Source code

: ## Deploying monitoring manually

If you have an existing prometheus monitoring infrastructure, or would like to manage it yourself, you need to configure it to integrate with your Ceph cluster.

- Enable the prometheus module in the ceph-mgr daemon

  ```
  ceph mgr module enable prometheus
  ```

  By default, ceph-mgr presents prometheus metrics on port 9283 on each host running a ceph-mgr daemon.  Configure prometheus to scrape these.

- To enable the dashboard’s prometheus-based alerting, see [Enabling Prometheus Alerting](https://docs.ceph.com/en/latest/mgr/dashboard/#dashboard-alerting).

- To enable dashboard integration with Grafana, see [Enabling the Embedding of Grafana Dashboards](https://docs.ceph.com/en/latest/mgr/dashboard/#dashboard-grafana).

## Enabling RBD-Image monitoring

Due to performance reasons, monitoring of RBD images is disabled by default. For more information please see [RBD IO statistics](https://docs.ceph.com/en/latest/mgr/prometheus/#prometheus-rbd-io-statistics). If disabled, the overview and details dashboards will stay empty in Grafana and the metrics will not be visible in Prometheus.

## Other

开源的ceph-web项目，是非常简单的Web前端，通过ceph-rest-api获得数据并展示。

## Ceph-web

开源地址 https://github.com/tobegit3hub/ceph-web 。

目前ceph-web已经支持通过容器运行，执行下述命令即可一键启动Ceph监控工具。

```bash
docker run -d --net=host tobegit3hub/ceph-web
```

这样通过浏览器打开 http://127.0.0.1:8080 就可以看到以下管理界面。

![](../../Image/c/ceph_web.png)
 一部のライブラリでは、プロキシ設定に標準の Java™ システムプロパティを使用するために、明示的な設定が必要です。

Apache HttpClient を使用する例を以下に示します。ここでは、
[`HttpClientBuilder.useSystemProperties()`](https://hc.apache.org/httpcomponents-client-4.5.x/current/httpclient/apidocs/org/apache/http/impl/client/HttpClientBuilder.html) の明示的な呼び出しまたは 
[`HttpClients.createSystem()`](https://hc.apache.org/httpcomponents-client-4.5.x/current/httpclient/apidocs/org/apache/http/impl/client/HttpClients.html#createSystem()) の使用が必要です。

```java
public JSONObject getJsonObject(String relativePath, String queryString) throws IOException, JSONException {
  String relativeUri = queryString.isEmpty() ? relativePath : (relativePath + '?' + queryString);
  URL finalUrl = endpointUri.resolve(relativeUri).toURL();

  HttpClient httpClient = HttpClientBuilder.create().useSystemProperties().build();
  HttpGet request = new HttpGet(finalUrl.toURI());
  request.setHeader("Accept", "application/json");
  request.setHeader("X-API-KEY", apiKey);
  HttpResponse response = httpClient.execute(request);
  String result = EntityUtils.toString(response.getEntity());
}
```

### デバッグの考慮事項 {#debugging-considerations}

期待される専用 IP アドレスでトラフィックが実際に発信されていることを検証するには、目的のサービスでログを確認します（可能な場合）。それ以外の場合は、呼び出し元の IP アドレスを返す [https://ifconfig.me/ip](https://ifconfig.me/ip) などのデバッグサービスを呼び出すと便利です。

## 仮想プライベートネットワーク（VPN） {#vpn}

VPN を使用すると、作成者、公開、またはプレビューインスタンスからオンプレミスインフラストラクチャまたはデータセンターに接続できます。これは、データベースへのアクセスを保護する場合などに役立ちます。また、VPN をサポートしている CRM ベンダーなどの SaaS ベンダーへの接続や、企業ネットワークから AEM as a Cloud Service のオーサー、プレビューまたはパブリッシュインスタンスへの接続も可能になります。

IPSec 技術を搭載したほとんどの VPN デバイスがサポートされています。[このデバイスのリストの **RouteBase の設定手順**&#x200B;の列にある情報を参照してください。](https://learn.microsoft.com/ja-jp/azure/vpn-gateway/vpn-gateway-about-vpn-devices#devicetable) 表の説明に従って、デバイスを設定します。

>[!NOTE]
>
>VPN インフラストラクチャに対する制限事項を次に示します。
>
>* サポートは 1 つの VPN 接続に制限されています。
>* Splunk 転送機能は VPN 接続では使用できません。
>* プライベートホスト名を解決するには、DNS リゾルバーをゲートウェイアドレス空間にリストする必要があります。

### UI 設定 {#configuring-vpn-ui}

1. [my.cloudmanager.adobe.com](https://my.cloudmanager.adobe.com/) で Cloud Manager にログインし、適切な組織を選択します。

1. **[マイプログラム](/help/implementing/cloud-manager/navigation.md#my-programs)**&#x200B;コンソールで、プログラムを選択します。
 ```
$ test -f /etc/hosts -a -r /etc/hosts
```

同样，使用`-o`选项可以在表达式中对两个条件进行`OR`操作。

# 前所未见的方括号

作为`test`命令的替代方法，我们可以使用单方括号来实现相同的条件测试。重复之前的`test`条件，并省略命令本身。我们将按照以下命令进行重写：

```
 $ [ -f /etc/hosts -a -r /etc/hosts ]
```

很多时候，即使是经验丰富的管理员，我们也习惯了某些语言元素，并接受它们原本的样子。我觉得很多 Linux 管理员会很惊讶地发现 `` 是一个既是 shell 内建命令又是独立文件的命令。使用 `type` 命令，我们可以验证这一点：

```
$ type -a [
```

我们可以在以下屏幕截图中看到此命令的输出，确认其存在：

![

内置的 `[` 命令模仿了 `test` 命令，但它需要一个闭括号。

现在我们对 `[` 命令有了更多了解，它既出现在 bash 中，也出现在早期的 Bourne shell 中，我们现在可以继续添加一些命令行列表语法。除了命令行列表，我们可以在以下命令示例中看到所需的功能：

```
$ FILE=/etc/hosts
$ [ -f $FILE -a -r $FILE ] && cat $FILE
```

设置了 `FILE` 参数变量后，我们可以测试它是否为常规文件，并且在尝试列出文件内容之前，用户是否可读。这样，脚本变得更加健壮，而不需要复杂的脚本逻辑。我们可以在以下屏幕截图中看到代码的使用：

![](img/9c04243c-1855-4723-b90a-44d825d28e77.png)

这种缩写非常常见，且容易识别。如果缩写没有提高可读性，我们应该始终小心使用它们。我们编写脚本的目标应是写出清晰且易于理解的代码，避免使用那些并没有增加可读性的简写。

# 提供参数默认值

What is being asked: Repeat, exactly and in full, the records shown above.

Answer for this exercise:
Source code

: ## Deploying monitoring manually

If you have an existing prometheus monitoring infrastructure, or would like to manage it yourself, you need to configure it to integrate with your Ceph cluster.

- Enable the prometheus module in the ceph-mgr daemon

  ```
  ceph mgr module enable prometheus
  ```

  By default, ceph-mgr presents prometheus metrics on port 9283 on each host running a ceph-mgr daemon.  Configure prometheus to scrape these.

- To enable the dashboard’s prometheus-based alerting, see [Enabling Prometheus Alerting](https://docs.ceph.com/en/latest/mgr/dashboard/#dashboard-alerting).

- To enable dashboard integration with Grafana, see [Enabling the Embedding of Grafana Dashboards](https://docs.ceph.com/en/latest/mgr/dashboard/#dashboard-grafana).

## Enabling RBD-Image monitoring

Due to performance reasons, monitoring of RBD images is disabled by default. For more information please see [RBD IO statistics](https://docs.ceph.com/en/latest/mgr/prometheus/#prometheus-rbd-io-statistics). If disabled, the overview and details dashboards will stay empty in Grafana and the metrics will not be visible in Prometheus.

## Other

开源的ceph-web项目，是非常简单的Web前端，通过ceph-rest-api获得数据并展示。

## Ceph-web

开源地址 https://github.com/tobegit3hub/ceph-web 。

目前ceph-web已经支持通过容器运行，执行下述命令即可一键启动Ceph监控工具。

```bash
docker run -d --net=host tobegit3hub/ceph-web
```

这样通过浏览器打开 http://127.0.0.1:8080 就可以看到以下管理界面。

![](../../Image/c/ceph_web.png)
 一部のライブラリでは、プロキシ設定に標準の Java™ システムプロパティを使用するために、明示的な設定が必要です。

Apache HttpClient を使用する例を以下に示します。ここでは、
[`HttpClientBuilder.useSystemProperties()`](https://hc.apache.org/httpcomponents-client-4.5.x/current/httpclient/apidocs/org/apache/http/impl/client/HttpClientBuilder.html) の明示的な呼び出しまたは 
[`HttpClients.createSystem()`](https://hc.apache.org/httpcomponents-client-4.5.x/current/httpclient/apidocs/org/apache/http/impl/client/HttpClients.html#createSystem()) の使用が必要です。

```java
public JSONObject getJsonObject(String relativePath, String queryString) throws IOException, JSONException {
  String relativeUri = queryString.isEmpty() ? relativePath : (relativePath + '?' + queryString);
  URL finalUrl = endpointUri.resolve(relativeUri).toURL();

  HttpClient httpClient = HttpClientBuilder.create().useSystemProperties().build();
  HttpGet request = new HttpGet(finalUrl.toURI());
  request.setHeader("Accept", "application/json");
  request.setHeader("X-API-KEY", apiKey);
  HttpResponse response = httpClient.execute(request);
  String result = EntityUtils.toString(response.getEntity());
}
```

### デバッグの考慮事項 {#debugging-considerations}

期待される専用 IP アドレスでトラフィックが実際に発信されていることを検証するには、目的のサービスでログを確認します（可能な場合）。それ以外の場合は、呼び出し元の IP アドレスを返す [https://ifconfig.me/ip](https://ifconfig.me/ip) などのデバッグサービスを呼び出すと便利です。

## 仮想プライベートネットワーク（VPN） {#vpn}

VPN を使用すると、作成者、公開、またはプレビューインスタンスからオンプレミスインフラストラクチャまたはデータセンターに接続できます。これは、データベースへのアクセスを保護する場合などに役立ちます。また、VPN をサポートしている CRM ベンダーなどの SaaS ベンダーへの接続や、企業ネットワークから AEM as a Cloud Service のオーサー、プレビューまたはパブリッシュインスタンスへの接続も可能になります。

IPSec 技術を搭載したほとんどの VPN デバイスがサポートされています。[このデバイスのリストの **RouteBase の設定手順**&#x200B;の列にある情報を参照してください。](https://learn.microsoft.com/ja-jp/azure/vpn-gateway/vpn-gateway-about-vpn-devices#devicetable) 表の説明に従って、デバイスを設定します。

>[!NOTE]
>
>VPN インフラストラクチャに対する制限事項を次に示します。
>
>* サポートは 1 つの VPN 接続に制限されています。
>* Splunk 転送機能は VPN 接続では使用できません。
>* プライベートホスト名を解決するには、DNS リゾルバーをゲートウェイアドレス空間にリストする必要があります。

### UI 設定 {#configuring-vpn-ui}

1. [my.cloudmanager.adobe.com](https://my.cloudmanager.adobe.com/) で Cloud Manager にログインし、適切な組織を選択します。

1. **[マイプログラム](/help/implementing/cloud-manager/navigation.md#my-programs)**&#x200B;コンソールで、プログラムを選択します。
 ```
$ test -f /etc/hosts -a -r /etc/hosts
```

同样，使用`-o`选项可以在表达式中对两个条件进行`OR`操作。

# 前所未见的方括号

作为`test`命令的替代方法，我们可以使用单方括号来实现相同的条件测试。重复之前的`test`条件，并省略命令本身。我们将按照以下命令进行重写：

```
 $ [ -f /etc/hosts -a -r /etc/hosts ]
```

很多时候，即使是经验丰富的管理员，我们也习惯了某些语言元素，并接受它们原本的样子。我觉得很多 Linux 管理员会很惊讶地发现 `` 是一个既是 shell 内建命令又是独立文件的命令。使用 `type` 命令，我们可以验证这一点：

```
$ type -a [
```

我们可以在以下屏幕截图中看到此命令的输出，确认其存在：

![

内置的 `[` 命令模仿了 `test` 命令，但它需要一个闭括号。

现在我们对 `[` 命令有了更多了解，它既出现在 bash 中，也出现在早期的 Bourne shell 中，我们现在可以继续添加一些命令行列表语法。除了命令行列表，我们可以在以下命令示例中看到所需的功能：

```
$ FILE=/etc/hosts
$ [ -f $FILE -a -r $FILE ] && cat $FILE
```

设置了 `FILE` 参数变量后，我们可以测试它是否为常规文件，并且在尝试列出文件内容之前，用户是否可读。这样，脚本变得更加健壮，而不需要复杂的脚本逻辑。我们可以在以下屏幕截图中看到代码的使用：

![](img/9c04243c-1855-4723-b90a-44d825d28e77.png)

这种缩写非常常见，且容易识别。如果缩写没有提高可读性，我们应该始终小心使用它们。我们编写脚本的目标应是写出清晰且易于理解的代码，避免使用那些并没有增加可读性的简写。

# 提供参数默认值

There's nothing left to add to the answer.